ATLAS OF CERVICO-VAGINAL INFECTIONS
(Lifted from the International Agency for Research on Cancer)
(Lifted from the International Agency for Research on Cancer)
During colposcopic examination, the character of the discharge in the vagina and that covering the cervix gives a fair indication of the nature and cause of infection.
However, excessive normal vaginal discharge should not be confused with infection. Normal discharge will not be associated with symptoms or foul smell or any inflammation of the cervix or vagina. The amount and the consistency of normal vaginal discharge change with the phase of the menstrual cycle, age, pregnancy status, and use of oral contraceptive pills
The infected cervix is often tender on movement and is congested with prominent but normal branching blood vessels. Inflammation of the columnar epithelium can give the cervix a beefy-red appearance
Sometimes staghorn-like small capillaries or prominent vessels are seen on the infected cervix.
Infection with TRICHOMONAS VAGINALIS may produce a “strawberry” appearance of the cervix because of focal round patches of dilated capillaries on the surface.
An inflamed cervix may have diffuse white patches after application of acetic acid. The white patches are thin with indistinct or irregular margins. Inflamed areas may bleed on contact because the epithelium is thinned out.
Inflammation is followed by repair of the damaged epithelium. During the reparative process, glycogen may be absent from the epithelium. As a result, patchy iodine -negative areas are seen after inflammation.
Application of Lugol’s iodine to an inflamed cervix sometimes produces the typical “leopard-skin” appearance because of multiple iodine-negative spots. Such changes are more commonly seen in trichomoniasis.
Sometimes follicular (chronic) cervicitis is detectable as multiple small raised whitish areas on the squamous epithelium.
Genital condylomata (warts) are caused by infection with low-risk (non-oncogenic) types of human papillomavirus (HPV). Condylomata can be detected on the external genitalia, vagina, or cervix and are frequently multiple.
Clinically detectable cervical condyloma may appear as single or multiple distinct, lumpy, irregular lesions on the cervix. The colour is usually bright white, and the surface is irregular, pitted, or spiky. The location of condylomata can be anywhere on the cervix. Unlike neoplastic lesions, they are not confined to the TZ.
When there are multiple lesions, the lesions away from the SCJ are called ‘satellite’ lesions. Satellite lesions are typically seen in condylomata.

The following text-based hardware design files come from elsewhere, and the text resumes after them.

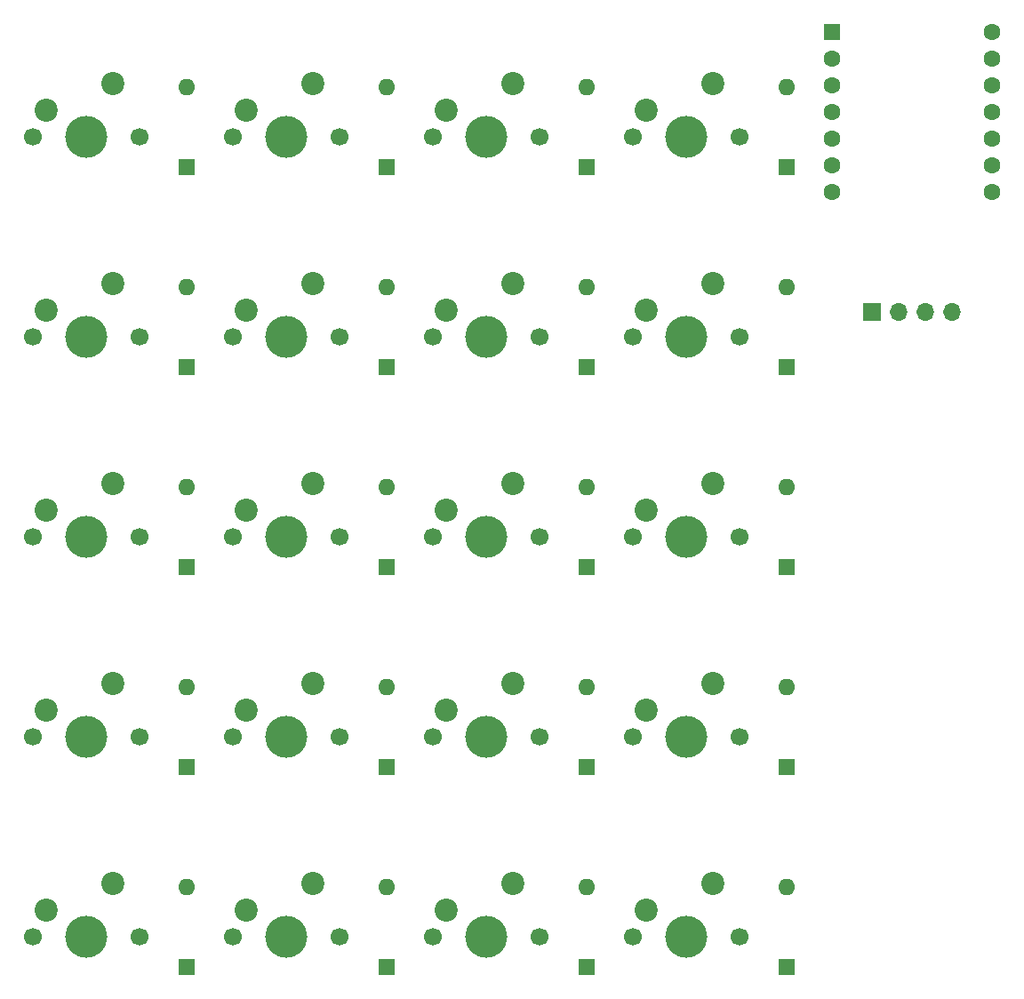
<source format=gbr>
%TF.GenerationSoftware,KiCad,Pcbnew,8.0.5*%
%TF.CreationDate,2024-10-04T21:57:20-05:00*%
%TF.ProjectId,HackPad_Neko,4861636b-5061-4645-9f4e-656b6f2e6b69,rev?*%
%TF.SameCoordinates,Original*%
%TF.FileFunction,Soldermask,Top*%
%TF.FilePolarity,Negative*%
%FSLAX46Y46*%
G04 Gerber Fmt 4.6, Leading zero omitted, Abs format (unit mm)*
G04 Created by KiCad (PCBNEW 8.0.5) date 2024-10-04 21:57:20*
%MOMM*%
%LPD*%
G01*
G04 APERTURE LIST*
%ADD10C,1.700000*%
%ADD11C,4.000000*%
%ADD12C,2.200000*%
%ADD13R,1.700000X1.700000*%
%ADD14O,1.700000X1.700000*%
%ADD15R,1.600000X1.600000*%
%ADD16C,1.600000*%
%ADD17O,1.600000X1.600000*%
G04 APERTURE END LIST*
D10*
%TO.C,MX15*%
X152082500Y-123825000D03*
D11*
X157162500Y-123825000D03*
D10*
X162242500Y-123825000D03*
D12*
X159702500Y-118745000D03*
X153352500Y-121285000D03*
%TD*%
D10*
%TO.C,MX5*%
X113982500Y-85725000D03*
D11*
X119062500Y-85725000D03*
D10*
X124142500Y-85725000D03*
D12*
X121602500Y-80645000D03*
X115252500Y-83185000D03*
%TD*%
D10*
%TO.C,MX18*%
X133032500Y-142875000D03*
D11*
X138112500Y-142875000D03*
D10*
X143192500Y-142875000D03*
D12*
X140652500Y-137795000D03*
X134302500Y-140335000D03*
%TD*%
D10*
%TO.C,MX20*%
X171132500Y-142875000D03*
D11*
X176212500Y-142875000D03*
D10*
X181292500Y-142875000D03*
D12*
X178752500Y-137795000D03*
X172402500Y-140335000D03*
%TD*%
D10*
%TO.C,MX14*%
X133032500Y-123825000D03*
D11*
X138112500Y-123825000D03*
D10*
X143192500Y-123825000D03*
D12*
X140652500Y-118745000D03*
X134302500Y-121285000D03*
%TD*%
D10*
%TO.C,MX3*%
X152082500Y-66675000D03*
D11*
X157162500Y-66675000D03*
D10*
X162242500Y-66675000D03*
D12*
X159702500Y-61595000D03*
X153352500Y-64135000D03*
%TD*%
D10*
%TO.C,MX2*%
X133032500Y-66675000D03*
D11*
X138112500Y-66675000D03*
D10*
X143192500Y-66675000D03*
D12*
X140652500Y-61595000D03*
X134302500Y-64135000D03*
%TD*%
D10*
%TO.C,MX13*%
X113982500Y-123825000D03*
D11*
X119062500Y-123825000D03*
D10*
X124142500Y-123825000D03*
D12*
X121602500Y-118745000D03*
X115252500Y-121285000D03*
%TD*%
D10*
%TO.C,MX6*%
X133032500Y-85725000D03*
D11*
X138112500Y-85725000D03*
D10*
X143192500Y-85725000D03*
D12*
X140652500Y-80645000D03*
X134302500Y-83185000D03*
%TD*%
D10*
%TO.C,MX4*%
X171132500Y-66675000D03*
D11*
X176212500Y-66675000D03*
D10*
X181292500Y-66675000D03*
D12*
X178752500Y-61595000D03*
X172402500Y-64135000D03*
%TD*%
D10*
%TO.C,MX19*%
X152082500Y-142875000D03*
D11*
X157162500Y-142875000D03*
D10*
X162242500Y-142875000D03*
D12*
X159702500Y-137795000D03*
X153352500Y-140335000D03*
%TD*%
D10*
%TO.C,MX10*%
X133032500Y-104775000D03*
D11*
X138112500Y-104775000D03*
D10*
X143192500Y-104775000D03*
D12*
X140652500Y-99695000D03*
X134302500Y-102235000D03*
%TD*%
D10*
%TO.C,MX12*%
X171132500Y-104775000D03*
D11*
X176212500Y-104775000D03*
D10*
X181292500Y-104775000D03*
D12*
X178752500Y-99695000D03*
X172402500Y-102235000D03*
%TD*%
D10*
%TO.C,MX11*%
X152082500Y-104775000D03*
D11*
X157162500Y-104775000D03*
D10*
X162242500Y-104775000D03*
D12*
X159702500Y-99695000D03*
X153352500Y-102235000D03*
%TD*%
D13*
%TO.C,J1*%
X193833750Y-83343750D03*
D14*
X196373750Y-83343750D03*
X198913750Y-83343750D03*
X201453750Y-83343750D03*
%TD*%
D10*
%TO.C,MX16*%
X171132500Y-123825000D03*
D11*
X176212500Y-123825000D03*
D10*
X181292500Y-123825000D03*
D12*
X178752500Y-118745000D03*
X172402500Y-121285000D03*
%TD*%
D10*
%TO.C,MX7*%
X152082500Y-85725000D03*
D11*
X157162500Y-85725000D03*
D10*
X162242500Y-85725000D03*
D12*
X159702500Y-80645000D03*
X153352500Y-83185000D03*
%TD*%
D10*
%TO.C,MX17*%
X113982500Y-142875000D03*
D11*
X119062500Y-142875000D03*
D10*
X124142500Y-142875000D03*
D12*
X121602500Y-137795000D03*
X115252500Y-140335000D03*
%TD*%
D10*
%TO.C,MX8*%
X171132500Y-85725000D03*
D11*
X176212500Y-85725000D03*
D10*
X181292500Y-85725000D03*
D12*
X178752500Y-80645000D03*
X172402500Y-83185000D03*
%TD*%
D15*
%TO.C,U1*%
X190023750Y-56667500D03*
D16*
X190023750Y-59207500D03*
X190023750Y-61747500D03*
X190023750Y-64287500D03*
X190023750Y-66827500D03*
X190023750Y-69367500D03*
X190023750Y-71907500D03*
X205263750Y-71907500D03*
X205263750Y-69367500D03*
X205263750Y-66827500D03*
X205263750Y-64287500D03*
X205263750Y-61747500D03*
X205263750Y-59207500D03*
X205263750Y-56667500D03*
%TD*%
D10*
%TO.C,MX1*%
X113982500Y-66675000D03*
D11*
X119062500Y-66675000D03*
D10*
X124142500Y-66675000D03*
D12*
X121602500Y-61595000D03*
X115252500Y-64135000D03*
%TD*%
D10*
%TO.C,MX9*%
X113982500Y-104775000D03*
D11*
X119062500Y-104775000D03*
D10*
X124142500Y-104775000D03*
D12*
X121602500Y-99695000D03*
X115252500Y-102235000D03*
%TD*%
D15*
%TO.C,D10*%
X147637500Y-107632500D03*
D17*
X147637500Y-100012500D03*
%TD*%
D15*
%TO.C,D1*%
X128587500Y-69532500D03*
D17*
X128587500Y-61912500D03*
%TD*%
D15*
%TO.C,D19*%
X166687500Y-145732500D03*
D17*
X166687500Y-138112500D03*
%TD*%
D15*
%TO.C,D13*%
X128587500Y-126682500D03*
D17*
X128587500Y-119062500D03*
%TD*%
D15*
%TO.C,D18*%
X147637500Y-145732500D03*
D17*
X147637500Y-138112500D03*
%TD*%
D15*
%TO.C,D2*%
X147637500Y-69532500D03*
D17*
X147637500Y-61912500D03*
%TD*%
D15*
%TO.C,D11*%
X166687500Y-107632500D03*
D17*
X166687500Y-100012500D03*
%TD*%
D15*
%TO.C,D3*%
X166687500Y-69532500D03*
D17*
X166687500Y-61912500D03*
%TD*%
D15*
%TO.C,D17*%
X128587500Y-145732500D03*
D17*
X128587500Y-138112500D03*
%TD*%
D15*
%TO.C,D16*%
X185737500Y-126682500D03*
D17*
X185737500Y-119062500D03*
%TD*%
D15*
%TO.C,D9*%
X128587500Y-107632500D03*
D17*
X128587500Y-100012500D03*
%TD*%
D15*
%TO.C,D12*%
X185737500Y-107632500D03*
D17*
X185737500Y-100012500D03*
%TD*%
D15*
%TO.C,D6*%
X147637500Y-88582500D03*
D17*
X147637500Y-80962500D03*
%TD*%
D15*
%TO.C,D7*%
X166687500Y-88582500D03*
D17*
X166687500Y-80962500D03*
%TD*%
D15*
%TO.C,D14*%
X147637500Y-126682500D03*
D17*
X147637500Y-119062500D03*
%TD*%
D15*
%TO.C,D20*%
X185737500Y-145732500D03*
D17*
X185737500Y-138112500D03*
%TD*%
D15*
%TO.C,D4*%
X185737500Y-69532500D03*
D17*
X185737500Y-61912500D03*
%TD*%
D15*
%TO.C,D8*%
X185737500Y-88582500D03*
D17*
X185737500Y-80962500D03*
%TD*%
D15*
%TO.C,D15*%
X166687500Y-126682500D03*
D17*
X166687500Y-119062500D03*
%TD*%
D15*
%TO.C,D5*%
X128587500Y-88582500D03*
D17*
X128587500Y-80962500D03*
%TD*%
M02*

</source>
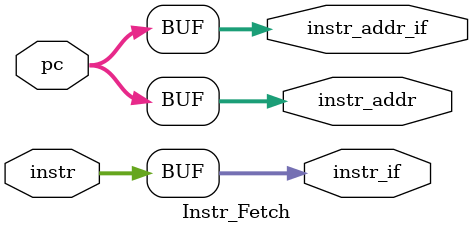
<source format=sv>
module Instr_Fetch (
    input        [31:0] pc,
    input        [31:0] instr,
    output logic [31:0] instr_addr,

    output logic [31:0] instr_if,
    output logic [31:0] instr_addr_if
);

  assign instr_addr_if = pc;
  assign instr_addr    = pc;

  assign instr_if      = instr;

endmodule

</source>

Some of the condylomata have finger-like projections on the surface (papilliferous condyloma) with a central capillary loop in each of the projections. Such a condyloma near the SCJ can be confused with prominent villi of the columnar epithelium.
Condylomata as multiple discrete raised white lesions can be seen in the vagina with or without associated cervical lesions.
Vulvar condylomata can be a few discrete papillary lesions or multiple exophytic lesions with spiky or finger-like projections on the surface.
The majority of condylomata of the cervix are not visible before application of acetic acid. Acetowhite patches with irregular, geographical margins and multiple satellite lesions, often away from the SCJ, are characteristic of these subclinical papillomavirus infections (SPI). The lesions may be milky or thin acetowhite and may have fine mosaics on the surface.
Cervical condylomata do not take up iodine after application of Lugol’s iodine.